» **Extract to read**:
^^^^^^^^^^^^^^^^
Re: Pre-proposal: unicode normalized text - Mailing list pgsql-hackers

From Isaac Morland
Subject Re: Pre-proposal: unicode normalized text
Date
Msg-id CAMsGm5fFwAa1=kUxwODk0dNhj7b57Q54BgdxL+Cep+tCHTWi-g@mail.gmail.com
Whole thread Raw
In response to Re: Pre-proposal: unicode normalized text  (Robert Haas <robertmhaas@gmail.com>)
Responses Re: Pre-proposal: unicode normalized text
List pgsql-hackers
On Thu, 5 Oct 2023 at 07:32, Robert Haas <robertmhaas@gmail.com> wrote:
 
But I do think that sometimes users are reluctant to perform encoding
conversions on the data that they have. Sometimes they're not
completely certain what encoding their data is in, and sometimes
they're worried that the encoding conversion might fail or produce
wrong answers. In theory, if your existing data is validly encoded and
you know what encoding it's in and it's easily mapped onto UTF-8,
there's no problem. You can just transcode it and be done. But a lot
of times the reality is a lot messier than that.
^^^^^^^^^^^^^^^^
» **Data section**:
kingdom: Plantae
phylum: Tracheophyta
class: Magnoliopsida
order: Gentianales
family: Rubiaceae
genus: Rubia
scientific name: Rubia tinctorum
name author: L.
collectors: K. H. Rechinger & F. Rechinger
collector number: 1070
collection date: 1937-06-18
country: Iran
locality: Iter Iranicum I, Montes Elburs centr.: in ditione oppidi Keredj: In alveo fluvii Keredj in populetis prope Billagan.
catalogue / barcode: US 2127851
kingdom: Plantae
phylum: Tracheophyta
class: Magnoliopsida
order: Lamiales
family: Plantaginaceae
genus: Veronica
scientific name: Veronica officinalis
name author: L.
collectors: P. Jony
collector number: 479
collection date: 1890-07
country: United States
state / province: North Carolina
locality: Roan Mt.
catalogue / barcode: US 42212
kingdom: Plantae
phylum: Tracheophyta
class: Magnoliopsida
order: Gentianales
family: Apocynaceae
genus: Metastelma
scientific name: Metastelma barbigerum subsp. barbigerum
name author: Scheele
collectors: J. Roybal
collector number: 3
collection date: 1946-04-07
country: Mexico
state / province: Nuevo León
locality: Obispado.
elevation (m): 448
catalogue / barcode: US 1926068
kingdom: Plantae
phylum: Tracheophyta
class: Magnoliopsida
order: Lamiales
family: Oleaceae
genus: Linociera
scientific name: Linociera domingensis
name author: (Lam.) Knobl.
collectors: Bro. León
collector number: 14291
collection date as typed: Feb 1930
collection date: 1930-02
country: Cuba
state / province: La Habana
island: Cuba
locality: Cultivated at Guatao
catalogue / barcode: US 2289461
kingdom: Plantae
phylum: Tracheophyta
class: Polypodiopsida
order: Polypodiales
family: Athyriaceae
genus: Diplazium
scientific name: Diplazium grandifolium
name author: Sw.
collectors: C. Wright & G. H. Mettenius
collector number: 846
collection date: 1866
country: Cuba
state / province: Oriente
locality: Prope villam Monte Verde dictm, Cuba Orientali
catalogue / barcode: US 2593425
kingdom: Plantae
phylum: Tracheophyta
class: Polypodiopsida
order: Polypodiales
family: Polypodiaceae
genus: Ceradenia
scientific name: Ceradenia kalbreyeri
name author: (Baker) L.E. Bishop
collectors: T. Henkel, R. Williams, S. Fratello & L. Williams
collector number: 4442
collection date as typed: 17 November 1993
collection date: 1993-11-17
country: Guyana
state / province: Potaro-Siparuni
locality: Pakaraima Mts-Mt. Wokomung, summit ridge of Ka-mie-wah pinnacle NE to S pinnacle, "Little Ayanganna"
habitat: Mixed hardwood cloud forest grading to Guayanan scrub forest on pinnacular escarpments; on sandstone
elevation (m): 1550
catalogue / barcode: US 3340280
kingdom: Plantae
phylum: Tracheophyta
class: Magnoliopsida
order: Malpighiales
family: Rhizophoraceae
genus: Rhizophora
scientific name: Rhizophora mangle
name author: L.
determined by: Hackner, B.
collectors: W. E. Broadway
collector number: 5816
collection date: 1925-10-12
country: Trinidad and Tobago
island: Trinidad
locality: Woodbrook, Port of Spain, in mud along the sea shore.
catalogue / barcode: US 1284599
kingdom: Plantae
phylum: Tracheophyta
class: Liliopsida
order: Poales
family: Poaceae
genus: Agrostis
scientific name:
^^^^^^^^^^^^^^^^
» **Complete the following**:
a. Write out the part of the mailing list post on encoding conversions that opens with the words containing "Responses Re: Pre-proposal: unicode" and closes with "messier than that.".
b. Continue the mailing list post on encoding conversions from where it stops.

» **Outputs**:
a.
Responses Re: Pre-proposal: unicode normalized text
List pgsql-hackers
On Thu, 5 Oct 2023 at 07:32, Robert Haas <robertmhaas@gmail.com> wrote:
 
But I do think that sometimes users are reluctant to perform encoding
conversions on the data that they have. Sometimes they're not
completely certain what encoding their data is in, and sometimes
they're worried that the encoding conversion might fail or produce
wrong answers. In theory, if your existing data is validly encoded and
you know what encoding it's in and it's easily mapped onto UTF-8,
there's no problem. You can just transcode it and be done. But a lot
of times the reality is a lot messier than that.

b.
In the case you describe, the users don’t have text at all; they have bytes, and a vague belief about what encoding the bytes might be in and therefore what characters they are intended to represent. The correct way to store that in the database is using bytea. Text types should be for when you know what characters you want to store. In this scenario, the implementation detail of what encoding the database uses internally to write the data on the disk doesn't matter, any more than it matters to a casual user how a table is stored on disk.

Similarly, I don't believe we have a "YMD" data type which stores year, month, and day, without being specific as to whether it's Gregorian or Julian; if you have that situation, make a 3-tuple type or do something else. "Date" is for when you actually know what day you want to record.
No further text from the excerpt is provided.